La directrice de l’OMM, Celeste Saulo, a appelé les autorités chargées de la gestion des catastrophes naturelles ainsi que les secteurs sensibles aux changements climatiques, notamment l’agriculture, la pêche, la santé, l’énergie et l’approvisionnement en eau, à se préparer aux conséquences possibles. Elle a souligné que « cet El Niño exceptionnel a le potentiel de porter un coup dévastateur aux communautés et aux économies du monde entier ». Saulo a ajouté : « Nous observons déjà des destructions et des ravages causés par les sécheresses et les inondations, et nous nous attendons à ce que ces impacts s’intensifient à mesure qu’El Niño se renforce ».
El Niño se produit généralement tous les deux à sept ans et dure environ neuf à douze mois. Les conditions oscillent entre El Niño et son phénomène opposé, La Niña, avec des périodes neutres entre les deux. El Niño peut modifier les conditions météorologiques et climatiques à des milliers de kilomètres de la partie tropicale de l’océan Pacifique.
L’océan Pacifique se réchauffe
Wilfran Moufouma-Okia, chef de la division des prévisions climatiques de l’Organisation météorologique mondiale, a déclaré que dans certaines régions les effets se feront sentir avant le pic, dans d’autres pendant ou après celui-ci. Par ailleurs, l’intensité du pic n’est pas un indicateur de la gravité de l’impact. Pour la période septembre–novembre, les prévisions de l’OMM indiquent une probabilité accrue de températures supérieures à la normale « sur presque toutes les terres émergées ».
L’indice qui mesure les anomalies de température de surface de la mer dans les parties centrale et orientale de l’océan Pacifique équatorial affichait une valeur moyenne supérieure de 1,5 °C à la normale pour la période allant de mai à juillet. Les valeurs hebdomadaires de fin juillet à mi-août ont grimpé jusqu’à environ 2,2–2,6 °C au-dessus de la moyenne, ce qui indique un renforcement continu d’El Niño.
L’OMM classe les phénomènes El Niño en quatre catégories : faibles, modérés, forts ou très forts. Le phénomène actuel devrait atteindre la catégorie la plus élevée. Wilfran Moufouma-Okia a précisé que la catégorie la plus élevée correspond à une anomalie de température de surface de la mer supérieure à +2 °C. « Cette catégorie est ouverte : nous savons où elle commence, mais nous ne savons pas où elle se terminera », a-t-il déclaré.
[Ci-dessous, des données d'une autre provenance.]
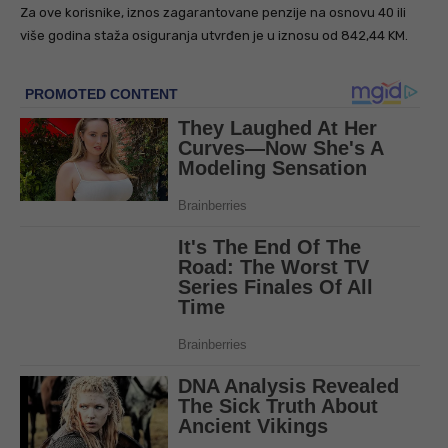
Za ove korisnike, iznos zagarantovane penzije na osnovu 40 ili
više godina staža osiguranja utvrđen je u iznosu od 842,44 KM.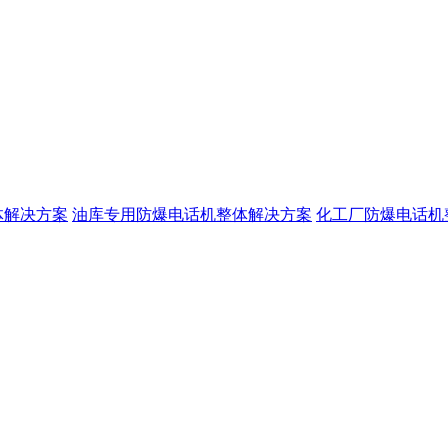
体解决方案
油库专用防爆电话机整体解决方案
化工厂防爆电话机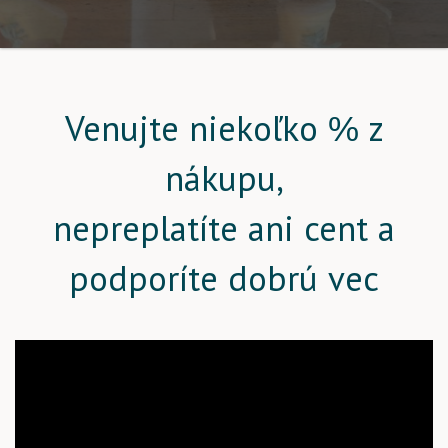
Venujte niekoľko % z
nákupu,
nepreplatíte ani cent a
podporíte dobrú vec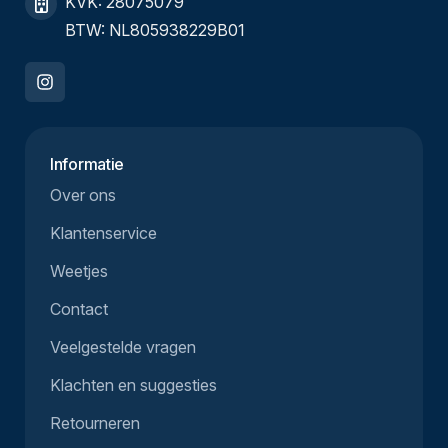
KVK: 28075079
BTW: NL805938229B01
Informatie
Over ons
Klantenservice
Weetjes
Contact
Veelgestelde vragen
Klachten en suggesties
Retourneren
La prévision moyenne indique un pic d’anomalie à +3,6 °C, bien au‑delà des deux derniers El Niño très intenses de 1997–1998 et 2015–2016. Dans certaines zones, la température de l’eau sous la surface de l’océan en juillet et début août était supérieure de plus de 8 °C à la moyenne. Celeste Saulo a qualifié cela de « réservoir immense d’eaux océaniques très chaudes qui alimenteront l’intensité d’El Niño ».
L’Organisation internationale pour les migrations de l’ONU a lancé jeudi un appel pour la mobilisation de 110 millions de dollars afin de protéger 4,9 millions de personnes contre les conséquences potentiellement graves de ce phénomène.